Another highlight of our unique programs is the experiential Tu B’Shvat learning at Camp Alonim. We take our K-6 Graders to an environment that has the same eco-system as Israel and engage our entire school community in various hands-on activities outdoors at the magnificent Brandeis-Bardin Campus. This is truly the embodiment of “teaching by doing”. In this way, the big ideas of Tu B’Shvat of caring for our environment, preserving nature and continuing God’s work of creation are learned not only through textbooks but through planting saplings, hiking and learning about plants, engaging in Teva (nature) scavenger hunts, and immersing in the beauty all around to be able to appreciate nature’s gifts to us.
This will be our second annual Tu B’Shvat trip to Camp Alonim and although we heard positive feedback from teachers, students and parents on how valuable this day was, it wasn’t until we had to cancel the trip last year due to weather, that we realized the impact this experiential learning had on our students. This year, we look forward to creating more memories and connecting deeply with our commitment to taking care of this earth Midor L’Dor-from generation to generation.
Often former students of Stephen S. Wise Temple Elementary School come to visit and reminisce about their favorite Jewish holiday performance and upon their recollection they immediately break into a song, a dance, or a speaking part they still remember. I love those moments because, in essence, this is exactly what we want to instill in our children-an enduring love and affection towards Judaism.

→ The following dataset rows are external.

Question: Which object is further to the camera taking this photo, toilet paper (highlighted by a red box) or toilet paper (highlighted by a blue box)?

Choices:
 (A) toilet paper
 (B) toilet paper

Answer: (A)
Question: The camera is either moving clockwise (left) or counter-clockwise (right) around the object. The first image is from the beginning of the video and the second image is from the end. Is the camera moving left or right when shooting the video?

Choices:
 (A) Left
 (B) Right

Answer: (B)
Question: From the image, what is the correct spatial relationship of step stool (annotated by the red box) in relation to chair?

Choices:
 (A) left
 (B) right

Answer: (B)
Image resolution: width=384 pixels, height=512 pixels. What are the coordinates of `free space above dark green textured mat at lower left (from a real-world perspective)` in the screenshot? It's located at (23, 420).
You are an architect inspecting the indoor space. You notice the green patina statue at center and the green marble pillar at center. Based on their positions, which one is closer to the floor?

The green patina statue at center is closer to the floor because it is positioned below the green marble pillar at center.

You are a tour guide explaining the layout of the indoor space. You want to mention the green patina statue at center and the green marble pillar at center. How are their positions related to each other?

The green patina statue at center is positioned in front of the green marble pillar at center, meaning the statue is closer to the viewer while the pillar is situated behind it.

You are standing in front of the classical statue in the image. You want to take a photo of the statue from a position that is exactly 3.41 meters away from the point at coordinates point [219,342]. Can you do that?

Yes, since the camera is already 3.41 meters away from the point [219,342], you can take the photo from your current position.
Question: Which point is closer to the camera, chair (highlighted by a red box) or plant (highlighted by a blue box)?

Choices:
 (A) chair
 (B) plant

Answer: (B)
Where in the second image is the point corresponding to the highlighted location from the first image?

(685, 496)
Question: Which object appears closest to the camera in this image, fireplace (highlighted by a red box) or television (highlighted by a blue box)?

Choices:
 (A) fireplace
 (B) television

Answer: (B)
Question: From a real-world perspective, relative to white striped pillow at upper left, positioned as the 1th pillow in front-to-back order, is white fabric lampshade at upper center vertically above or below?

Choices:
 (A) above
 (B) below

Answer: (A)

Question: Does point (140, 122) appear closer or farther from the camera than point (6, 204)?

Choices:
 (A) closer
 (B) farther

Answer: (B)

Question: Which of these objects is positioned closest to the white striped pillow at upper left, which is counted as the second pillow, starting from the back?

Director of Hebrew/Judaic Studies
This week has been a flurry of activity for teachers and students. Teachers worked hard all day Tuesday on report cards, meeting with administrators one-on-one, and planning as grade levels. Students came back Wednesday to present long term projects, rehearse for Tu B’Shvat, and jump back into math, reading, science and social studies. We are particularly proud of our 3rd Graders for their incredible talent and diligence in preparing their Tu B’Shvat performance. Our 4th Graders have been demonstrating scholarly behavior as they explore the relationship between structures of power and change in California History and delve in to the Mission period. In 6th Grade, some students presented architectural designs as they integrated their understanding of proportion, measurement and percentage. First Graders presented their community worker projects and demonstrated knowledge of the tools, actions, language and responsibilities of members of different disciplines. Second Graders explored the ethical issues and different perspectives of the Civil Rights Movement and the legacy of Martin Luther King, Jr.
We continue to work on finding commonalities across the subject areas using Universal Themes such as power, change, systems, patterns and structures. Students are beginning to make interdisciplinary connections and apply critical thinking skills throughout the curriculum. We look forward to delivering report cards to 6th Grade at the end of the month and to K-5 by February 14. It has been amazing to see the growth in individual students this year, as well as the maturity of whole classes. Their academic, emotional and spiritual development is evidenced in thoughtful work, and is something in which teachers, students and parents should take great pride.